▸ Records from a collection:
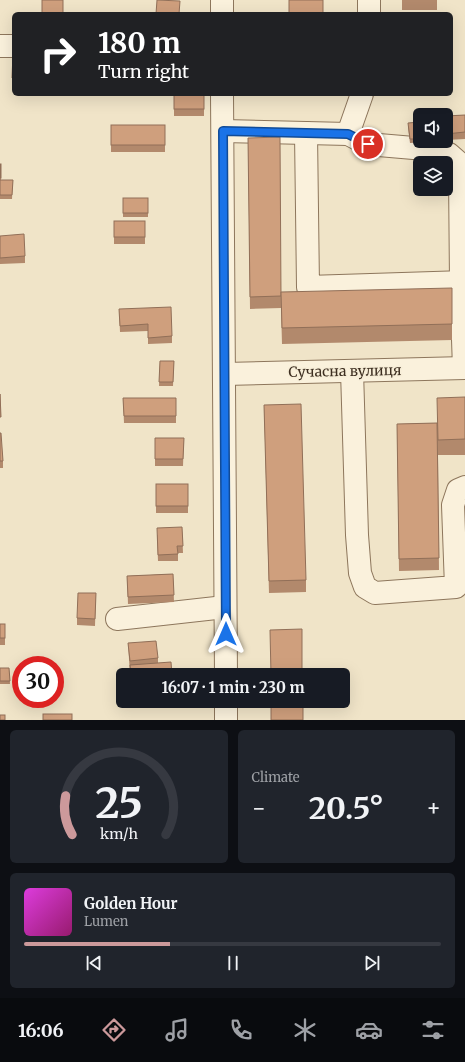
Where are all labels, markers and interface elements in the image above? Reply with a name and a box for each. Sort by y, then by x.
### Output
text: 180 m [98,25,181,61]
icon: right [32,28,84,80]
text: Turn right [98,60,189,83]
map controls [413,108,453,196]
button: sound [413,108,453,148]
pin [351,127,385,161]
icon: arrive [357,133,379,155]
button: layers [413,156,453,196]
street label: Сучасна вулиця [288,361,402,381]
position arrow [205,613,247,655]
speed limit sign: 30 [12,656,64,708]
text: 16:07 · 1 min · 230 m [161,678,305,697]
text: Climate [252,769,300,786]
text: 25 [95,776,143,828]
text: 20.5° [309,789,384,827]
text: − [252,794,266,822]
text: + [426,794,441,822]
text: km/h [100,824,138,842]
text: Golden Hour [84,894,178,913]
text: Lumen [84,913,128,930]
icon: previous [83,952,105,974]
icon: pause [222,952,244,974]
icon: next [361,952,383,974]
icon: directions [100,1016,128,1044]
icon: music [163,1016,191,1044]
icon: phone [227,1016,255,1044]
icon: climate [291,1016,319,1044]
icon: car [355,1016,383,1044]
icon: filters [419,1016,447,1044]
text: 16:06 [18,1019,64,1042]

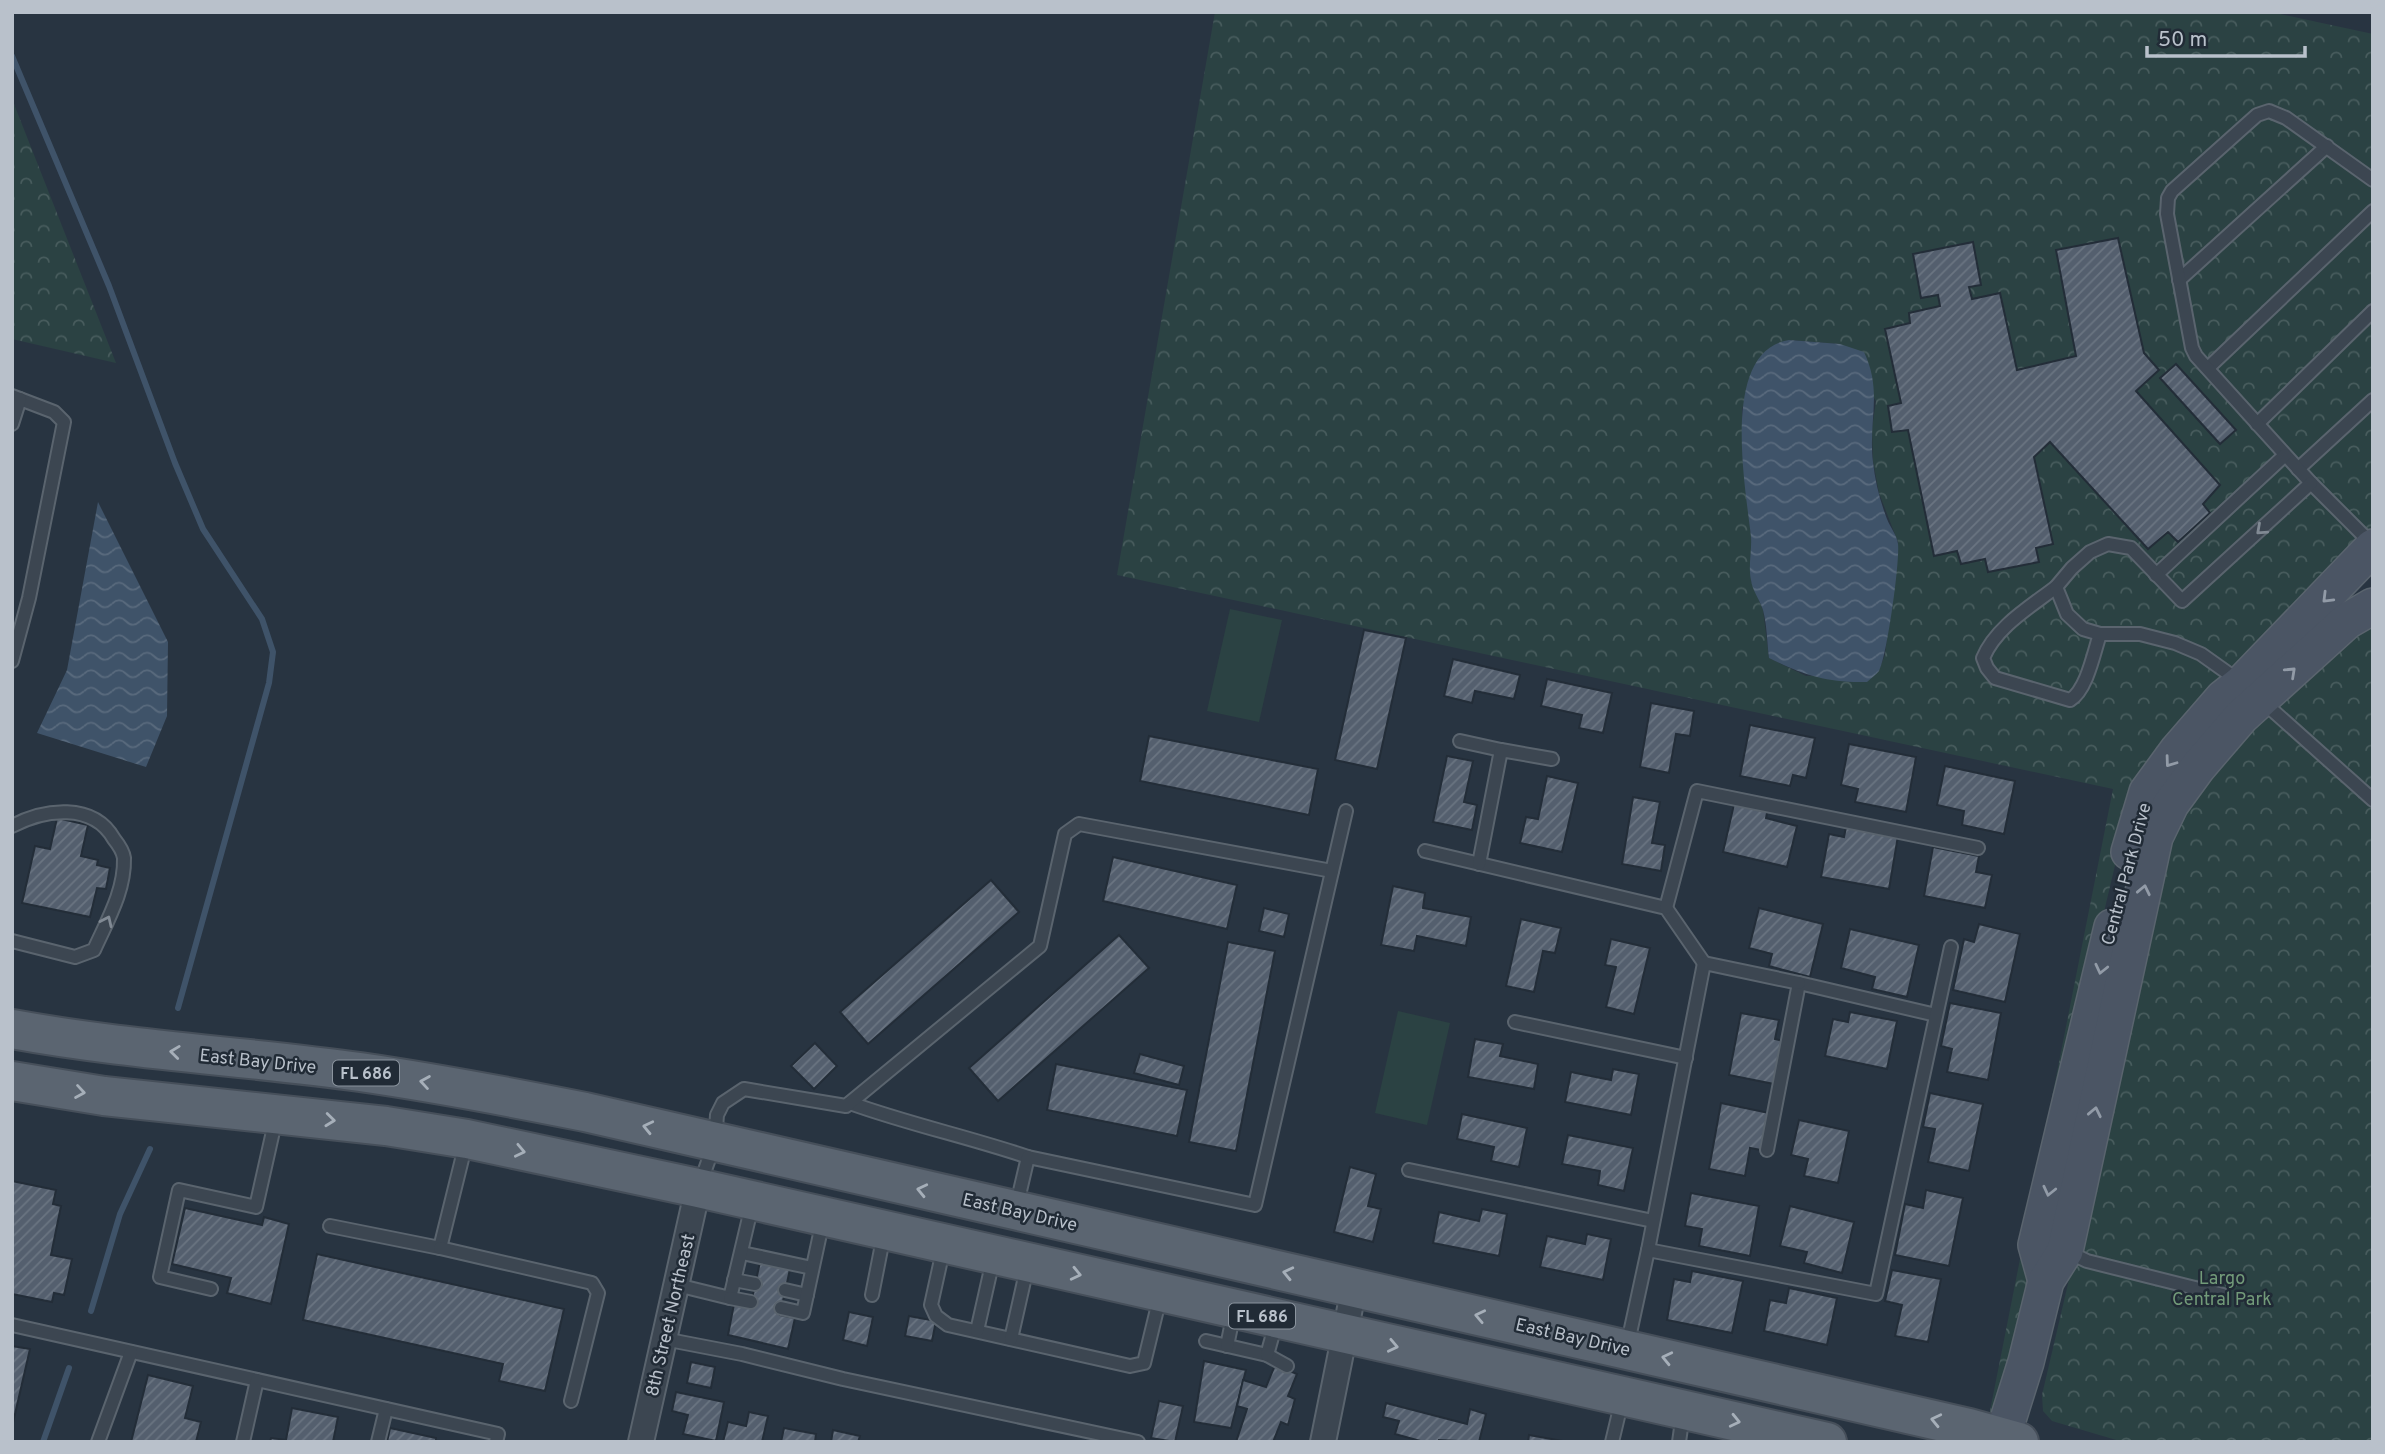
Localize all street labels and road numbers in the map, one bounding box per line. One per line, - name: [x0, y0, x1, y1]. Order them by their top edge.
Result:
- street label: Central Park Drive: [2097, 801, 2158, 948]
- street label: East Bay Drive: [198, 1045, 317, 1080]
- road number: FL 686: [333, 1060, 399, 1086]
- street label: East Bay Drive: [960, 1189, 1079, 1238]
- street label: 8th Street Northeast: [642, 1232, 701, 1399]
- road number: FL 686: [1229, 1304, 1295, 1328]
- street label: East Bay Drive: [1513, 1314, 1632, 1363]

▸ TASK OBJECTIVE: Each line from the one with "Localize all street" through the last line of the records above must be retyped exactly, and no other line may be given.

▸ RESPONSE TO THE TASK:
Localize all street labels and road numbers in the map, one bounding box per line. One per line, - name: [x0, y0, x1, y1]. Order them by their top edge.
Result:
- street label: Central Park Drive: [2097, 801, 2158, 948]
- street label: East Bay Drive: [198, 1045, 317, 1080]
- road number: FL 686: [333, 1060, 399, 1086]
- street label: East Bay Drive: [960, 1189, 1079, 1238]
- street label: 8th Street Northeast: [642, 1232, 701, 1399]
- road number: FL 686: [1229, 1304, 1295, 1328]
- street label: East Bay Drive: [1513, 1314, 1632, 1363]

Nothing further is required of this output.